Gdlv: Multiplatform Delve UI

Gdlv is a graphical frontend to Delve for Linux, Windows and macOS.

Using it as debugging client is straightforward as it doesn't require any configuration. Once the debug server is running and listening for client requests connect to it by running:

gdlv connect

Setting breakpoints and continuing execution is done in the same way as Delve, by using the break and continue commands.

Visual Studio Code

Using Visual Studio Code as debugging client requires an initial configuration to allow it to connect to the debug server.

Make sure that the Go extension is installed.

VS Code debugging is configured using the launch.json file which is usually located inside the .vscode folder in your workspace.

You can use the following launch configuration to set up VS Code as debugging client:

"version": "0.2.0",
"configurations": [
"name": "Connect to Debug Server",
"type": "go",
"request": "attach",
"mode": "remote",
"remotePath": "${workspaceFolder}",
"port": 30500,
"host": ""

Alternatively it's possible to create a custom launch.json file from the "Run and Debug" panel.
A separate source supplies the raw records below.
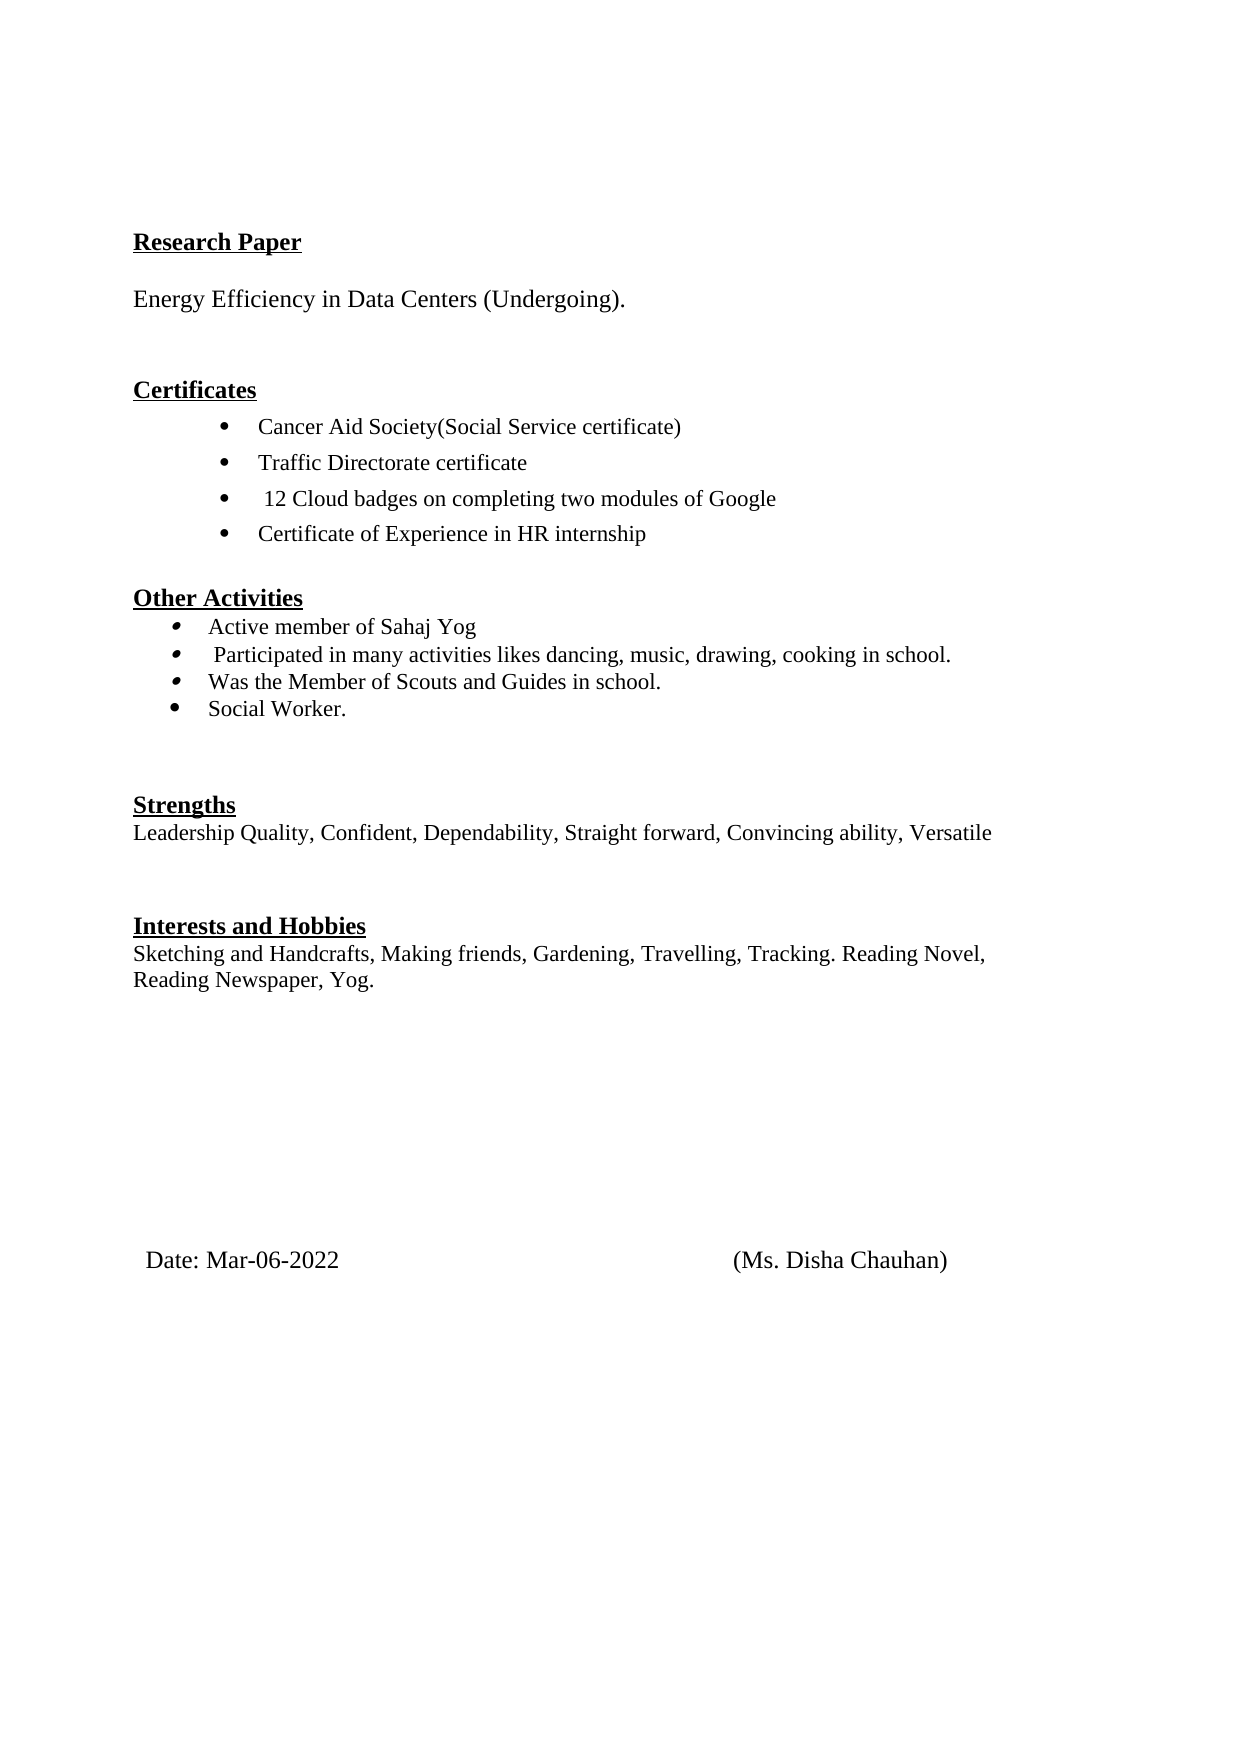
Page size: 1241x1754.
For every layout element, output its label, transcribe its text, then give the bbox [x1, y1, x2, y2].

list Participated in many activities likes dancing, music, drawing, cooking in school. [170, 641, 1065, 667]
text Other Activities [133, 583, 1065, 612]
text Research Paper [133, 227, 1065, 255]
list Active member of Sahaj Yog [170, 613, 1065, 639]
subtitle Certificate of Experience in HR internship [220, 520, 1065, 547]
text Strengths [133, 790, 1065, 819]
text Energy Efficiency in Data Centers (Undergoing). [133, 284, 1065, 313]
text Date: Mar-06-2022 (Ms. Disha Chauhan) [145, 1245, 1065, 1273]
text Sketching and Handcrafts, Making friends, Gardening, Travelling, Tracking. Reading Novel, Reading Newspaper, Yog. [133, 940, 1065, 993]
list Was the Member of Scouts and Guides in school. [170, 668, 1065, 694]
subtitle Cancer Aid Society(Social Service certificate) [220, 413, 1065, 439]
subtitle 12 Cloud badges on completing two modules of Google [220, 484, 1065, 511]
text Interests and Hobbies [133, 911, 1065, 940]
subtitle Certificates [133, 375, 1065, 404]
text Leadership Quality, Confident, Dependability, Straight forward, Convincing ability, Versatile [133, 819, 1065, 845]
subtitle Traffic Directorate certificate [220, 449, 1065, 475]
list Social Worker. [170, 695, 1065, 722]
When prompted choose the Go debugger option labeled "Go: Connect to Server" and enter the debug host address and then the port number.

Example: Debugging a Blockchain App

In this short example we will be using Ignite CLI to create a new blockchain and a query to be able to trigger a debugging breakpoint when the query is called.

Create a new blockchain:

ignite scaffold chain hello

Scaffold a new query in the hello directory:

ignite scaffold query say-hello name --response name

The next step initializes the blockchain's data directory and compiles a debug binary:

ignite chain init --debug

Once the initialization finishes launch the debugger shell:

ignite chain debug

Within the debugger shell create a breakpoint that will be triggered when the SayHello function is called and then continue execution:

(dlv) break x/hello/keeper/query_say_hello.go:12
(dlv) continue

From a different terminal use the hellod binary to call the query:

hellod query hello say-hello bob

A debugger shell will be launched when the breakpoint is triggered:

     7:     ""
8: ""
9: "hello/x/hello/types"
10: )
=> 12: func (k Keeper) SayHello(goCtx context.Context, req *types.QuerySayHelloRequest) (*types.QuerySayHelloResponse, error) {
13: if req == nil {
14: return nil, status.Error(codes.InvalidArgument, "invalid request")
15: }
17: ctx := sdk.UnwrapSDKContext(goCtx)

From then on you can use Delve commands like next (alias n) or print (alias p) to control execution and print values. For example, to print the name argument value use the print command followed by "req.Name":

(dlv) print req.Name

Finally, use quit (alias q) to stop the blockchain app and finish the debugging session.